| Goal of the exercise |
Find the line containing "1379 450 90.88". Reproduce it and every line after it up to the end of the records, exactly as written.

| Provided data |

***

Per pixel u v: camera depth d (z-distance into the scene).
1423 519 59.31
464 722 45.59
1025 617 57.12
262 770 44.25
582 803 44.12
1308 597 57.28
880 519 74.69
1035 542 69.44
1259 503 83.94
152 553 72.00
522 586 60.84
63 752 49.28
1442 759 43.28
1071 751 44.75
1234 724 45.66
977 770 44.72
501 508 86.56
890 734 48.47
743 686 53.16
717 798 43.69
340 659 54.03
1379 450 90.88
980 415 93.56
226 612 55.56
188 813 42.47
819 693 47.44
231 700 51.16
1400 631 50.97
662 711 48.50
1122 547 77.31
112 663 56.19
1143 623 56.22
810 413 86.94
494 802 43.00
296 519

***

| Answer to this exercise |
1379 450 90.88
980 415 93.56
226 612 55.56
188 813 42.47
819 693 47.44
231 700 51.16
1400 631 50.97
662 711 48.50
1122 547 77.31
112 663 56.19
1143 623 56.22
810 413 86.94
494 802 43.00
296 519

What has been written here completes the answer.